### Фрагмент документа
━━━━━━━━━━━━━━━━
Второй подобный случай прямого княжеского суда над епископом – арест и отстранение от кафедры другого туровского епископа, Иоакима, судьба которого после его привода в Киев в кандалах [Лаврентьевская летопись, 2001, 314] теряется. Весьма примечательно, что каноны (в данном отношении особенно строга их редакция в Номоканоне XIV титулов) категорически запрещают наложение на архиерея каких-либо оков под страхом отлучения виновного от Церкви [Правила Православной Церкви 2, 1912, 319]. Однако, как видно, князя не особенно пугало какое-либо наказание. При том что в дальнейшем имя туровского архиерея из летописи исчезает, 25-е граффити Софии Киевской, сообщающее о покупке «княгиней Всеволодовой», Марией, земли Бояна, сохранило имя одного из священнослужителей – свидетелей сделки, «Якима» [Высоцкий, 1966, 61]. Данное обстоятельство позволило С. А. Высоцкому высказать примечательную гипотезу о том, что под этим «Якимом» следует, скорее всего, понимать туровского епископа Иоакима [Высоцкий, 1966, 70]. Однако очевидным видится тот факт, что Иоаким, скорее всего, был отстранен от управления Туровской епископией. Иной вопрос, был ли этот шаг утвержден митрополитом. 10-я глава уже упоминавшейся 123-й Новеллы имп. Юстиниана завершается категорическим предписанием: «Нельзя принуждать епископа против его воли изгонять из клира любого клирика, служащего под его началом» [Максимович, 2007а, 33 [гл. 10]]. Летописание и иные источники ничего не сообщают о лишении Иоакима сана. Напротив, вышеназванное 25-е граффити Софийского собора в Киеве отмечает Иоакима (если это изгнанный Туровский архиерей) среди свидетелей сделки о покупке земли Бояна для Кирилловской церкви. Поэтому, если догадка С. А. Высоцкого верна, можно заключить, что остаток своих дней Иоаким провел при киевском митрополичьем дворе и Софии Киевской.
━━━━━━━━━━━━━━━━
Записи из набора данных
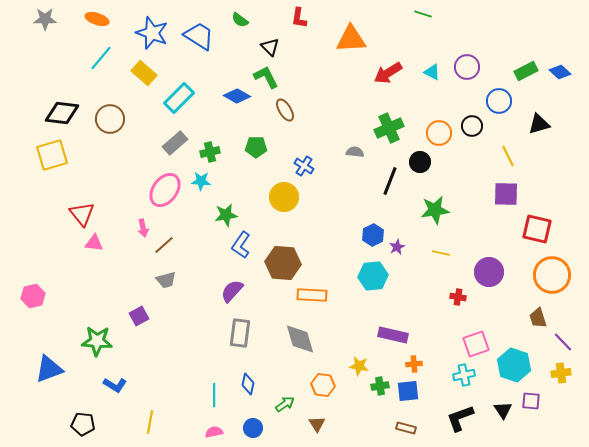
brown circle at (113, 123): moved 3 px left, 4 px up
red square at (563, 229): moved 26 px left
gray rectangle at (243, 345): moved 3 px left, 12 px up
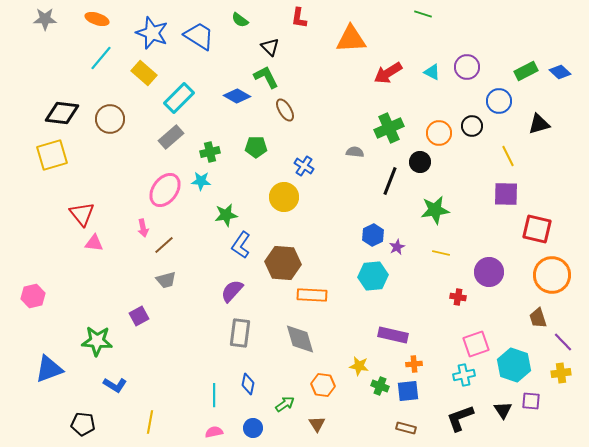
gray rectangle at (175, 143): moved 4 px left, 6 px up
green cross at (380, 386): rotated 30 degrees clockwise
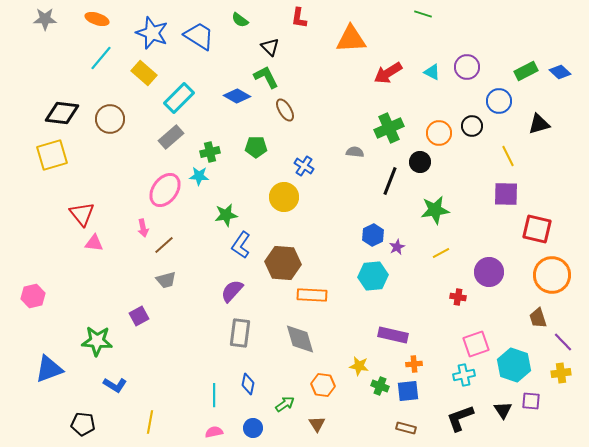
cyan star at (201, 181): moved 2 px left, 5 px up
yellow line at (441, 253): rotated 42 degrees counterclockwise
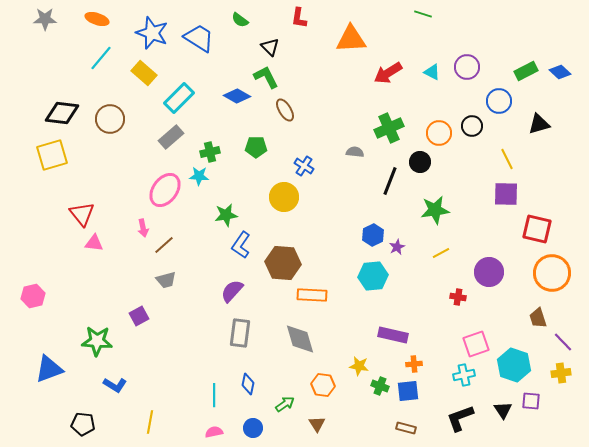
blue trapezoid at (199, 36): moved 2 px down
yellow line at (508, 156): moved 1 px left, 3 px down
orange circle at (552, 275): moved 2 px up
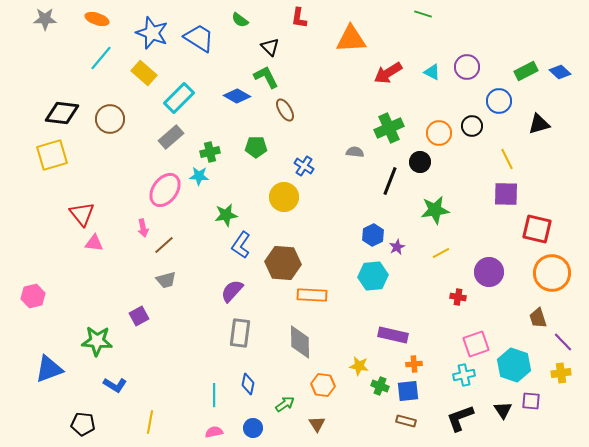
gray diamond at (300, 339): moved 3 px down; rotated 16 degrees clockwise
brown rectangle at (406, 428): moved 7 px up
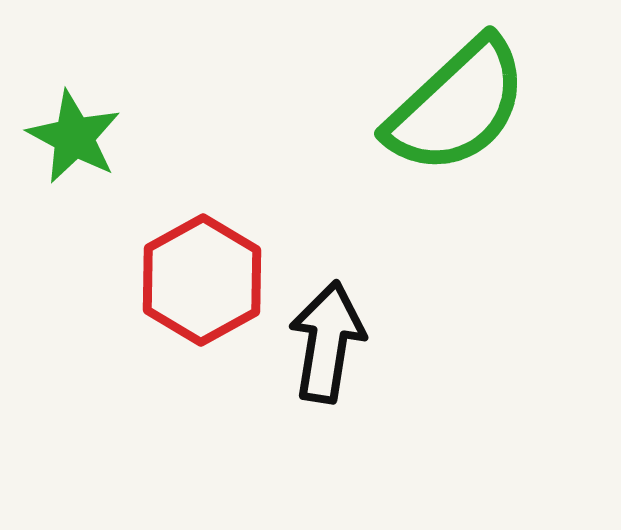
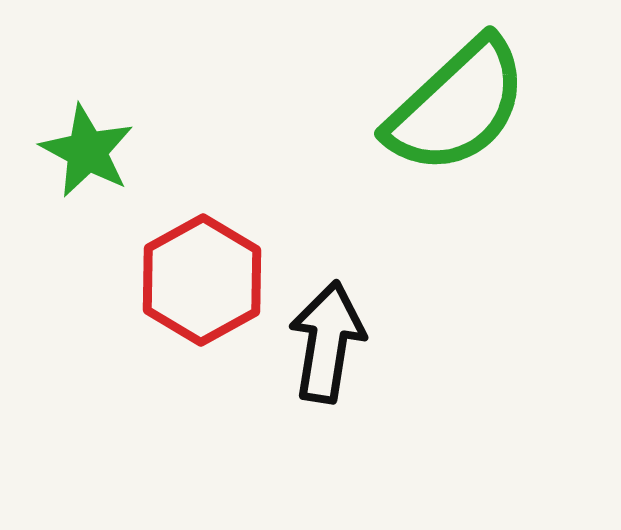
green star: moved 13 px right, 14 px down
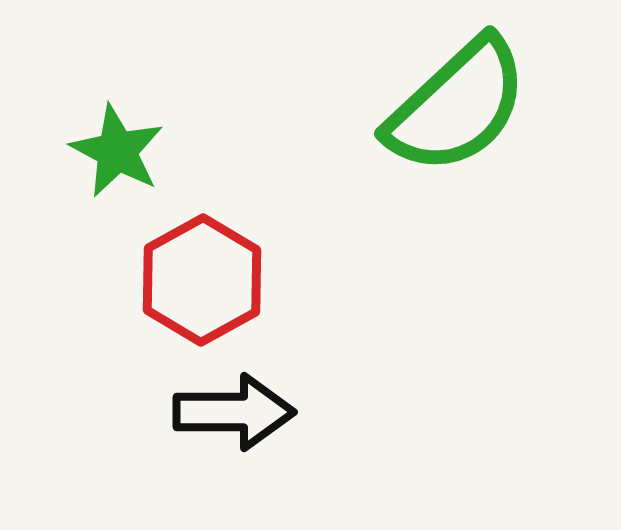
green star: moved 30 px right
black arrow: moved 93 px left, 70 px down; rotated 81 degrees clockwise
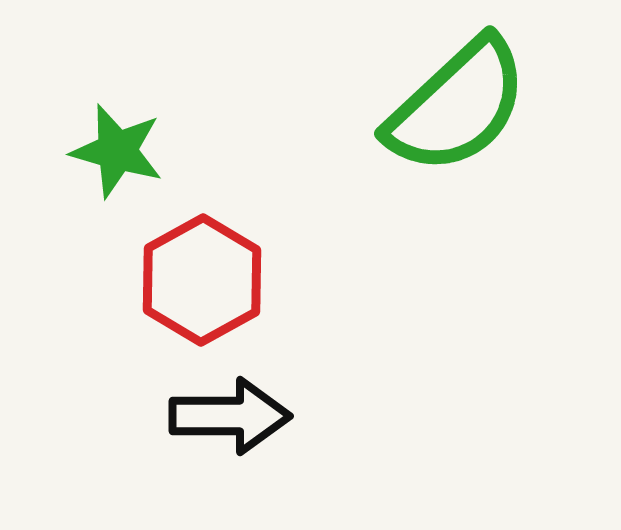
green star: rotated 12 degrees counterclockwise
black arrow: moved 4 px left, 4 px down
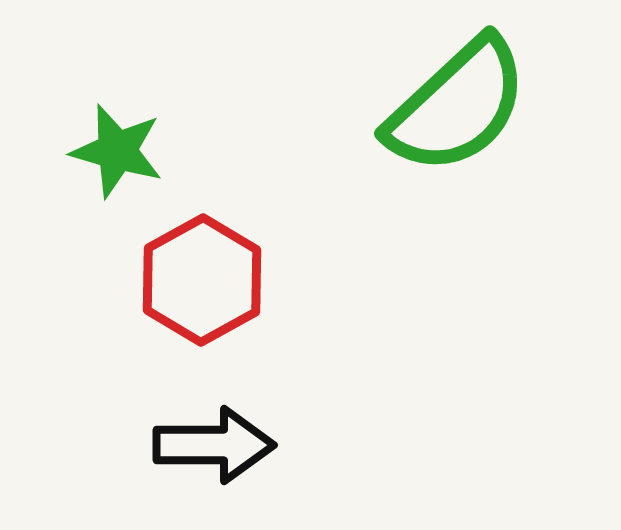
black arrow: moved 16 px left, 29 px down
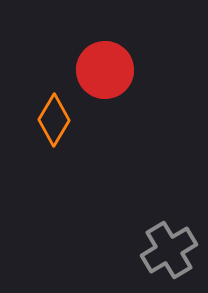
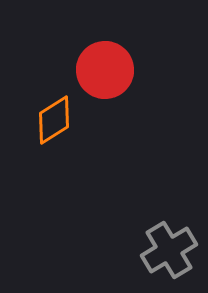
orange diamond: rotated 27 degrees clockwise
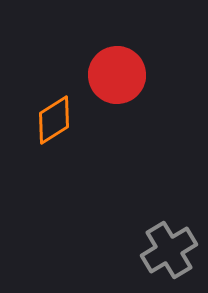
red circle: moved 12 px right, 5 px down
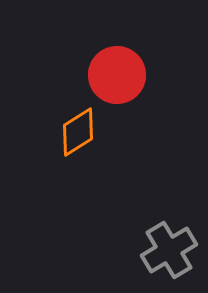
orange diamond: moved 24 px right, 12 px down
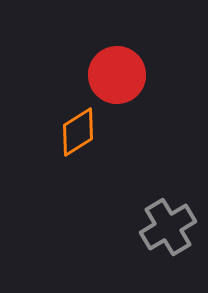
gray cross: moved 1 px left, 23 px up
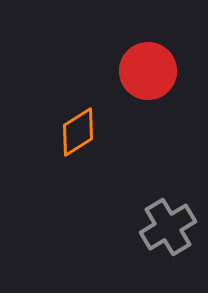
red circle: moved 31 px right, 4 px up
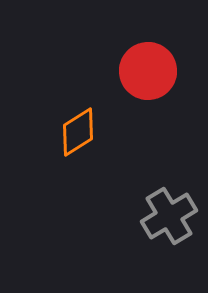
gray cross: moved 1 px right, 11 px up
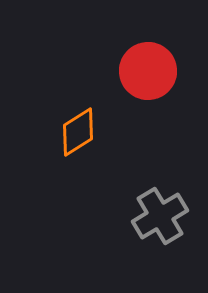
gray cross: moved 9 px left
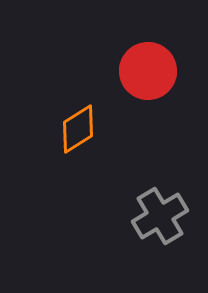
orange diamond: moved 3 px up
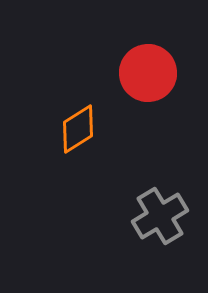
red circle: moved 2 px down
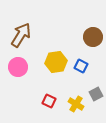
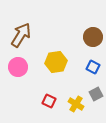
blue square: moved 12 px right, 1 px down
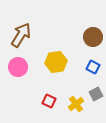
yellow cross: rotated 21 degrees clockwise
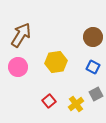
red square: rotated 24 degrees clockwise
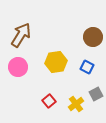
blue square: moved 6 px left
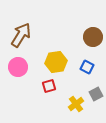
red square: moved 15 px up; rotated 24 degrees clockwise
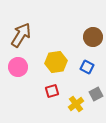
red square: moved 3 px right, 5 px down
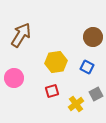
pink circle: moved 4 px left, 11 px down
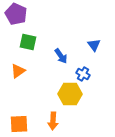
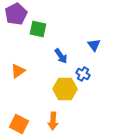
purple pentagon: rotated 20 degrees clockwise
green square: moved 10 px right, 13 px up
yellow hexagon: moved 5 px left, 5 px up
orange square: rotated 30 degrees clockwise
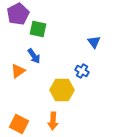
purple pentagon: moved 2 px right
blue triangle: moved 3 px up
blue arrow: moved 27 px left
blue cross: moved 1 px left, 3 px up
yellow hexagon: moved 3 px left, 1 px down
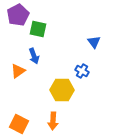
purple pentagon: moved 1 px down
blue arrow: rotated 14 degrees clockwise
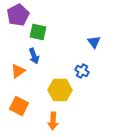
green square: moved 3 px down
yellow hexagon: moved 2 px left
orange square: moved 18 px up
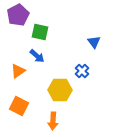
green square: moved 2 px right
blue arrow: moved 3 px right; rotated 28 degrees counterclockwise
blue cross: rotated 16 degrees clockwise
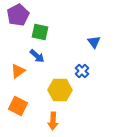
orange square: moved 1 px left
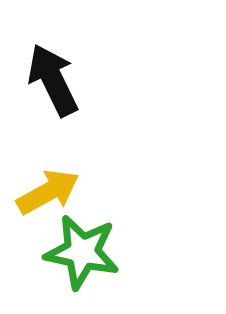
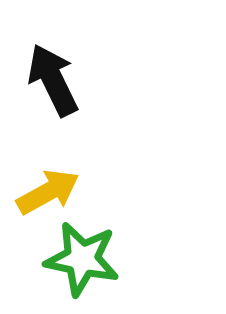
green star: moved 7 px down
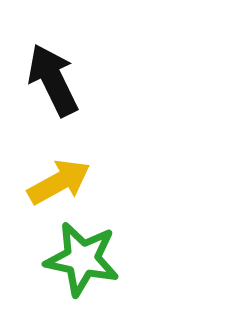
yellow arrow: moved 11 px right, 10 px up
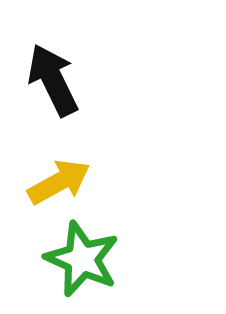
green star: rotated 12 degrees clockwise
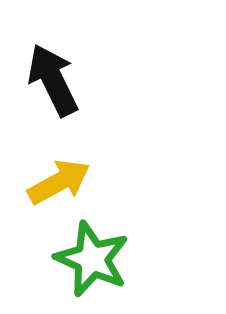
green star: moved 10 px right
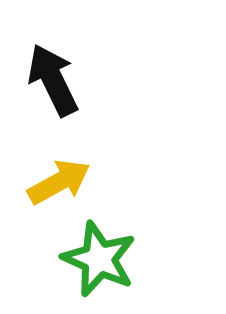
green star: moved 7 px right
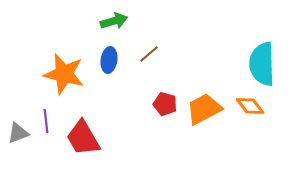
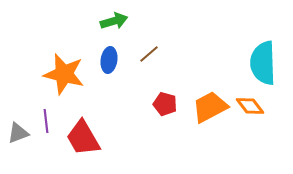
cyan semicircle: moved 1 px right, 1 px up
orange trapezoid: moved 6 px right, 2 px up
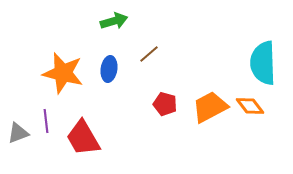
blue ellipse: moved 9 px down
orange star: moved 1 px left, 1 px up
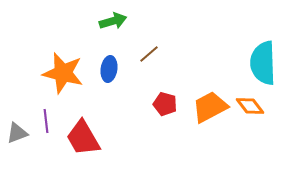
green arrow: moved 1 px left
gray triangle: moved 1 px left
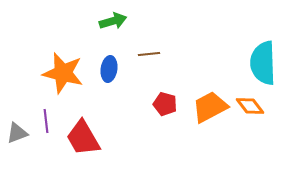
brown line: rotated 35 degrees clockwise
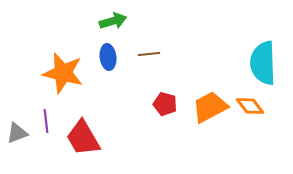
blue ellipse: moved 1 px left, 12 px up; rotated 15 degrees counterclockwise
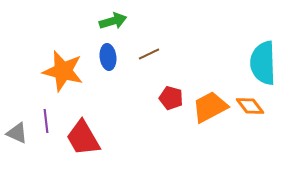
brown line: rotated 20 degrees counterclockwise
orange star: moved 2 px up
red pentagon: moved 6 px right, 6 px up
gray triangle: rotated 45 degrees clockwise
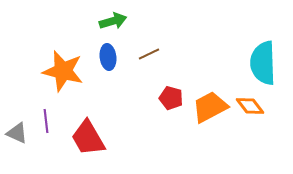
red trapezoid: moved 5 px right
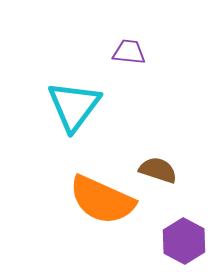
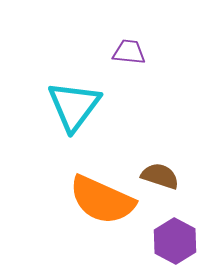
brown semicircle: moved 2 px right, 6 px down
purple hexagon: moved 9 px left
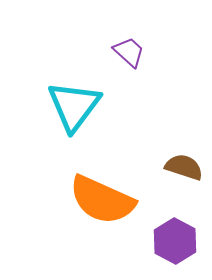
purple trapezoid: rotated 36 degrees clockwise
brown semicircle: moved 24 px right, 9 px up
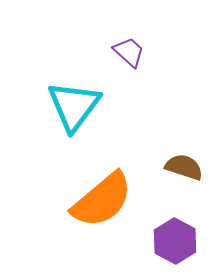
orange semicircle: rotated 64 degrees counterclockwise
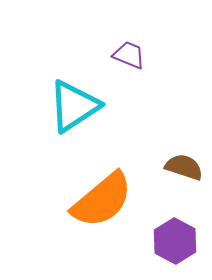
purple trapezoid: moved 3 px down; rotated 20 degrees counterclockwise
cyan triangle: rotated 20 degrees clockwise
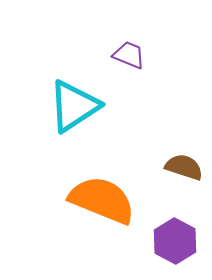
orange semicircle: rotated 118 degrees counterclockwise
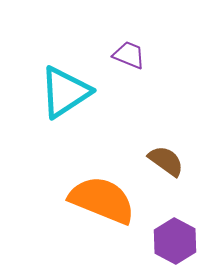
cyan triangle: moved 9 px left, 14 px up
brown semicircle: moved 18 px left, 6 px up; rotated 18 degrees clockwise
━━━━━━━━━━━━━━━━
### Условие задания
Продолжите отрывок о туровском епископе Иоакиме, начав сразу после его последнего предложения. Эти записи взяты из другого источника.

### Ответ
Еще одна княжеская расправа над епископом – изгнание из Чернигова епископа Антония (1168/69), действия которого спровоцировали внутрикняжеский конфликт в Черниговской земле и даже рассматривались современниками в качестве одной из причин бедствия, постигшего Киев в 1169 г. во время похода союзных войск во главе с Мстиславом Андреевичем. Именно эта неправедная жизнь архипастыря, запятнавшего себя клятвопреступлением и участием в неправедном суде над Печерским игуменом Поликарпом, стала основанием для изгнания Антония из города [Лаврентьевская летопись, 2001. 354; Ипатьевская летопись, 2001, 522–524]. Не менее показательны и драматичны расправы, учиненные по воле Даниила Романовича над галичским и перемышльским архиереями в 1241 г. Гнев князя был столь велик, что имущество перемышльского епископа было даже отдано людям боярина Андрея на полное разграбление [Ипатьевская летопись, 2001, 793–794]. Судя по опи санию того, как происходило изъятие брошенных епископом богатств и припасов, совершавшееся напоминало не захват боевой добычи, а судебную расправу в виде «потока и разграбления».

Если принять во внимание, что составителями и авторами большинства летописных и агиографических источников XI–XIV вв. являлось монашество, весьма примечательным видится то, что в целом митрополичьи суды в церковной среде оцениваются негативно – как «неправда». В это же самое время участие князей в судебных спорах по церковным вопросам, напротив, рассматривается в качестве положительного фактора, обеспечивавшего большую или меньшую объективность церковного суда, что, например, обнаруживается в поведении смоленского князя в суде над Авраамием Смоленским или в решительности действий черниговского князя Святослава Всеволодовича в деле защиты Печерского игумена Поликарпа [Лаврентьевская летопись, 2001, 354–355]. Отмеченное обстоятельство видится примечательным.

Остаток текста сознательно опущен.